Chance-Constrained ADMM Approach for Decentralized Control of Distributed Energy Resources

TL;DR

This paper presents a decentralized control method for inverter-based distributed energy resources in power systems, using chance constraints to ensure voltage and power flow limits amid PV volatility.

Contribution

It introduces a novel chance-constrained ADMM approach for decentralized control of diverse distributed energy resources in power distribution systems.

Findings

Effective voltage and power flow regulation under PV variability.

Decentralized control achieves system reliability and stability.
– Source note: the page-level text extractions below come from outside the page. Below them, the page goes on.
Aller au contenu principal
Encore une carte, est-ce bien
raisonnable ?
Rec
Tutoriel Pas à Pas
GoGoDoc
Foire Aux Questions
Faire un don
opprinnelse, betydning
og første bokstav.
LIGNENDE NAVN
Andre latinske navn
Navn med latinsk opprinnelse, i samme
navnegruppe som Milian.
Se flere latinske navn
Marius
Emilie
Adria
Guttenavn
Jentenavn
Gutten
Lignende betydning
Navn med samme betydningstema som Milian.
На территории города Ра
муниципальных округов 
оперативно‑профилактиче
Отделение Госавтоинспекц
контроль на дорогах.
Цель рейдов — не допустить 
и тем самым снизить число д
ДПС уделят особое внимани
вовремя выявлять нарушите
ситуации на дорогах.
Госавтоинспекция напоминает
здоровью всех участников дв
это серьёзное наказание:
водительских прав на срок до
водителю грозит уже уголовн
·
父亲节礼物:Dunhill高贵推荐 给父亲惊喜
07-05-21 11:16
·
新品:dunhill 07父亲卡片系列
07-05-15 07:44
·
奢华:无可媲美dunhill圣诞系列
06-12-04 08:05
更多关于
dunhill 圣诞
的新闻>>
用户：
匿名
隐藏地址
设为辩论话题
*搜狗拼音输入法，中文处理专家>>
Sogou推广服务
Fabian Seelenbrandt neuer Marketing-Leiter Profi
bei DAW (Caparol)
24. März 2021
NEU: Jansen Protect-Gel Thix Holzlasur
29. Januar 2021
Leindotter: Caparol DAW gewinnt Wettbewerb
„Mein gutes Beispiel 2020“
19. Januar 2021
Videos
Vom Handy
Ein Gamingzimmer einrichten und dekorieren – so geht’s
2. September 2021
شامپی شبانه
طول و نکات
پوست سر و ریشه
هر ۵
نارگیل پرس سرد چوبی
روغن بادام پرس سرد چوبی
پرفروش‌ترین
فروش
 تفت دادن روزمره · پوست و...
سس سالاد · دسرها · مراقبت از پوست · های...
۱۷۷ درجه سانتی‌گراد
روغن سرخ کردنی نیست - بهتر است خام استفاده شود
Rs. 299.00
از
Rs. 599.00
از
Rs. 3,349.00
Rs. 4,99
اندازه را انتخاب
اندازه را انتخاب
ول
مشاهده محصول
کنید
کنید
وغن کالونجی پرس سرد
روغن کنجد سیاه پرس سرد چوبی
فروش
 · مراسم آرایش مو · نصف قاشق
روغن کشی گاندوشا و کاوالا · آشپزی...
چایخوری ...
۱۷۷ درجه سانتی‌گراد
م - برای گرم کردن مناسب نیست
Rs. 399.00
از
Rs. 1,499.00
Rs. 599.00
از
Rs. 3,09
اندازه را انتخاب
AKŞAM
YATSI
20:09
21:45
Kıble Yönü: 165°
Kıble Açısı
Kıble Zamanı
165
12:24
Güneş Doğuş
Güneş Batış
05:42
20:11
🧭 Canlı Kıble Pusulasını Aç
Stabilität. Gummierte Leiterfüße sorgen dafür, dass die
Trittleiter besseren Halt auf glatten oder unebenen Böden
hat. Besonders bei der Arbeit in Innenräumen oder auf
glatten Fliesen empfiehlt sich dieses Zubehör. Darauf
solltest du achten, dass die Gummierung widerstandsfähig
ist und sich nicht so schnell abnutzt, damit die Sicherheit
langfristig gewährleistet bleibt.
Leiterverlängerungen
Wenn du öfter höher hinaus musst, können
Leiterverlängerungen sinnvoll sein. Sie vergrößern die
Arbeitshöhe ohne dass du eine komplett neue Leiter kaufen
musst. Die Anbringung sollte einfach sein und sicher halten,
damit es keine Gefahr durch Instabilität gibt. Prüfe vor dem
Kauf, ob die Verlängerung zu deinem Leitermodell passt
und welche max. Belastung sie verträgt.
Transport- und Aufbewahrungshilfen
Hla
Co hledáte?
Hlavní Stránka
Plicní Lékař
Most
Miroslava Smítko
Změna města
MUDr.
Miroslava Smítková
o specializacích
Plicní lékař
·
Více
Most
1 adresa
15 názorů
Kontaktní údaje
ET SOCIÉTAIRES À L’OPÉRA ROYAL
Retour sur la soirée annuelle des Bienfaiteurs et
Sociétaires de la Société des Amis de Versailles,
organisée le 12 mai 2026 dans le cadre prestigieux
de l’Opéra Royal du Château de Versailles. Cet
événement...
Method enhances integration of renewable energy sources.

Abstract

Distribution systems are undergoing a dramatic transition from a passive circuit that routinely disseminates electric power among downstream nodes to the system with distributed energy resources. The distributed energy resources come in a variety of technologies and typically include photovoltaic (PV) arrays, thermostatically controlled loads, energy storage units. Often these resources are interfaced with the system via inverters that can adjust active and reactive power injections, thus supporting the operational performance of the system. This paper designs a control policy for such inverters using the local power flow measurements. The control actuates active and reactive power injections of the inverter-based distributed energy resources. This strategy is then incorporated into a chance-constrained, decentralized optimal power flow formulation to maintain voltage levels and power flows within their limits and to mitigate the volatility of (PV) resources.